Even before the “meltdown” in certain parts of the mortgage industry, there was a great deal of misunderstanding and misinformation – some of which was fostered by mortgage companies – concerning the fees and costs associated with mortgage finance. Consumers have been bombarded by ads all over the media, promising them “No Points! No Fees! Lowest Rates Anywhere! It’s a No-Brainer!”
It is true that many have been given loans that they didn’t understand, and which ultimately worked against their best interests; but these situations may be more attributable to loan officers too eager to earn a commission at the expense of their clients than to any one type of mortgage.
When we go shopping for a new car or computer, we pride ourselves on doing research before the purchase. We learn the terminology, technology and features and shop carefully for the best value.
We should do exactly the same thing in the realm of mortgage finance. What follows should help shed some light on a poorly-understood subject.
The first thing to keep in mind is that anytime we do anything with real estate-buy it, sell it or refinance it-certain costs will always incurred. In most states, there will be an escrow fee and title insurance. An appraisal will be performed. Lenders will open and process paperwork in a variety of ways. Documents will be prepared. Deeds will be recorded. Each of these steps incurs a cost, the “non-recurring closing costs.” These are fees and expenses incurred only because of the new loan, and only one time, hence the name.
A “no-fee” or “no-cost” loan means one of two things: that the non-recurring costs are being added to the loan balance; or that the costs are being paid on behalf of the borrower by someone else. The first instance is in no way a “no-cost” loan because the costs are simply being paid over time by the borrower. This type of loan scenario is often used to mislead the borrower-they see “nothing out of your pocket” as being the same as “no fees.”
A “no cost” loan, when that term is used properly, means that the borrower does not pay-or add to his loan balance-any non-recurring closing costs. This type of loan is not “good” or “bad;” it is simply one approach for financing real estate.
A loan originator (whether a broker or banker) derives income for doing work on behalf of a client, typically between 1% and 2% of the loan amount. From that sum, the company’s overhead is paid and the loan officer receives a commission. The revenue paid to the mortgage company can come from either or both of two sources: “points” (a percentage of the loan amount) paid by the borrower at the origination of the loan; and a “rebate” (technically called a “yield spread premium”) paid by the mortgage banker to the mortgage company. The rebate is tied to the interest rate charged; if the borrower pays no points, the loan originator will be paid exclusively from the rebate. If the borrower pays no points, the loan officer would select a rate with a 1.5% rebate-approximately 6.25% at today’s market (10/26/2007) ^example. If the borrower wants a lower rate, he can pay a one-time fee to “buy down” the rate permanently. Paying one point (one percent of the loan amount) will reduce his rate to 6% from 6.25%. The loan originator will receive the same 1.5% for performing the work-but in this instance, .5% will come from the rebate and 1% from the borrower.

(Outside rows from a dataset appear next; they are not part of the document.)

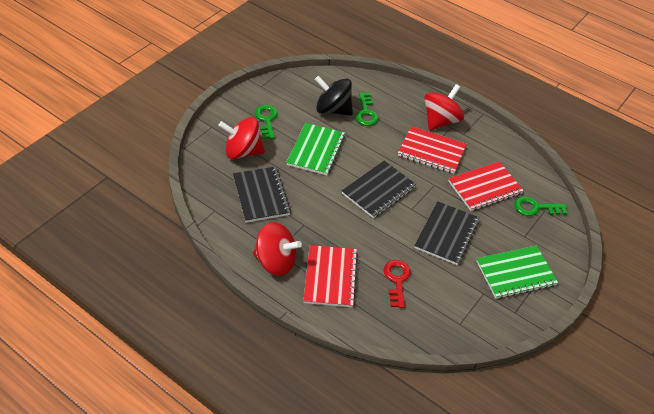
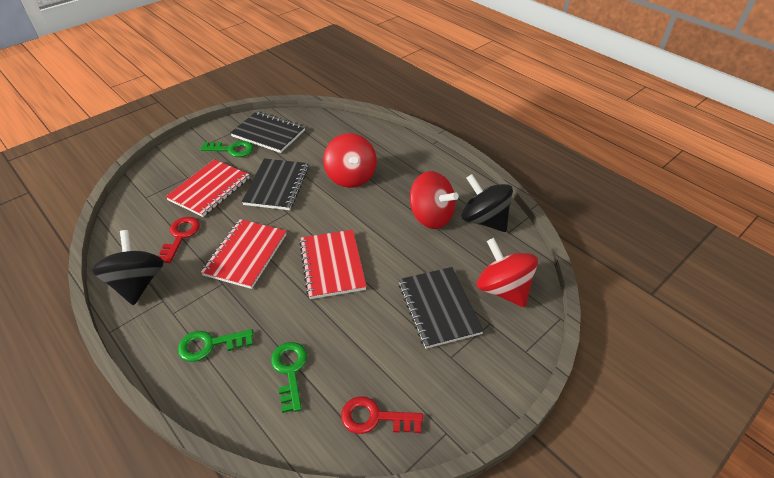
black spinning top: [315,76,353,116] = 1 -> [92,230,164,305] [462,174,513,232] = 2
green notebook: [286,123,345,175] [476,246,558,299] = 2 -> none = 0
red key: [384,260,411,308] = 1 -> [159,217,200,263] [341,396,423,434] = 2

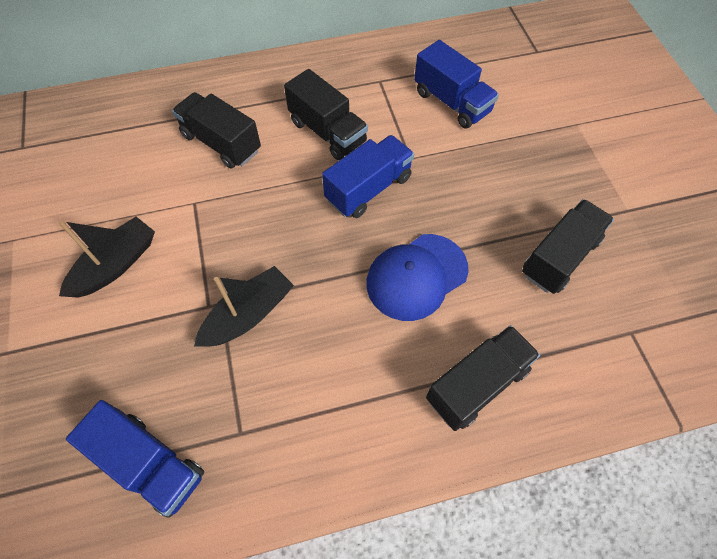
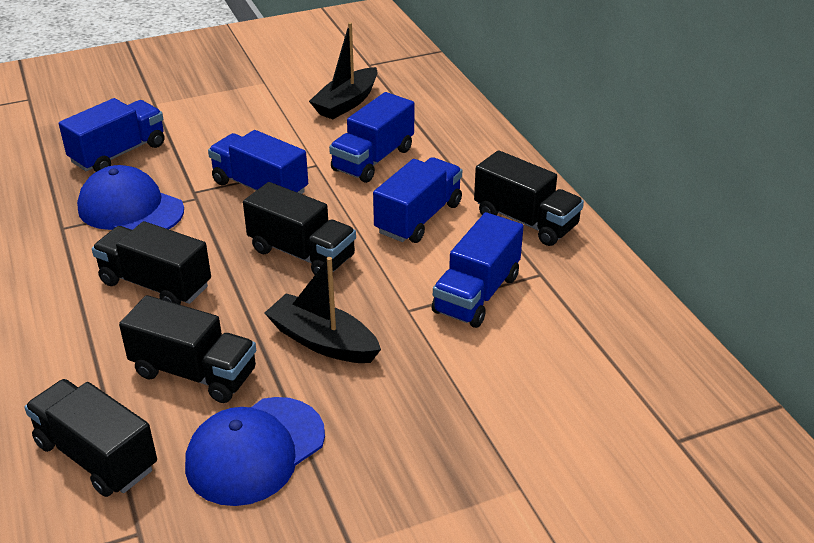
black truck: [172,92,261,169] [284,69,368,160] [426,325,540,431] [522,199,614,294] = 4 -> [24,379,157,497] [92,221,211,305] [119,295,256,403] [243,182,356,275] [474,150,584,246] = 5
blue cap: [366,234,469,321] = 1 -> [77,165,184,230] [185,397,325,506] = 2
blue truck: [66,400,204,518] [322,135,414,218] [414,40,499,129] = 3 -> [59,98,165,172] [208,130,308,194] [329,92,414,183] [373,157,462,243] [432,212,524,328] = 5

Each point paid by the borrower typically reduces the interest rate by .25%. The borrower will “break even” and recover that fee in approximately four years. A borrower should decide at the outset whether he expects to have that loan in place for significantly longer than four years; if he pays the loan off through sale or refinance within, say, two years, the overall cost of the loan will be higher than if he had taken a higher rate without paying a point.
For a “no cost” loan, the loan officer selects an interest rate and associated rebate sufficient to cover the non-recurring closing costs. For a $300,000 loan, for example, this will run to approximately $3,000. If the rebate for a 6.5% loan is 2.5%, there will be a total of $7,500 paid in rebate. Of this, $3,000 would be allocated to pay the borrower’s non-recurring costs, with the remaining $4,500 (1.5%) going to the loan originator.
Paying the higher interest rate will obviously generate a higher monthly payment; in this example, each .25% added to the interest rate will increase the payment by $49.05 per month.
Just as in other aspects of life, mortgages involve trade-offs. We can “buy down” the rate by paying points at the origination, but have a larger sum to recover over time; we can decide not to pay any points in exchange for a slightly higher interest rate but recover those closing costs more quickly; or, finally, we can increase the rate further to avoid paying any closing costs at all, thereby reducing the recovery time to zero.
As consumers, we are faced with decisions every day. Those involving the financing of real estate do not occur very often for most of us, but there is a greater need than ever to gain essential knowledge about the principles and process involved, so we can arrive at those decisions that will serve our best interests. We should also examine claims made by people who operate under ignorance or untested assumptions, or who are driven by their own hidden agenda, so we can determine what is actually best for us.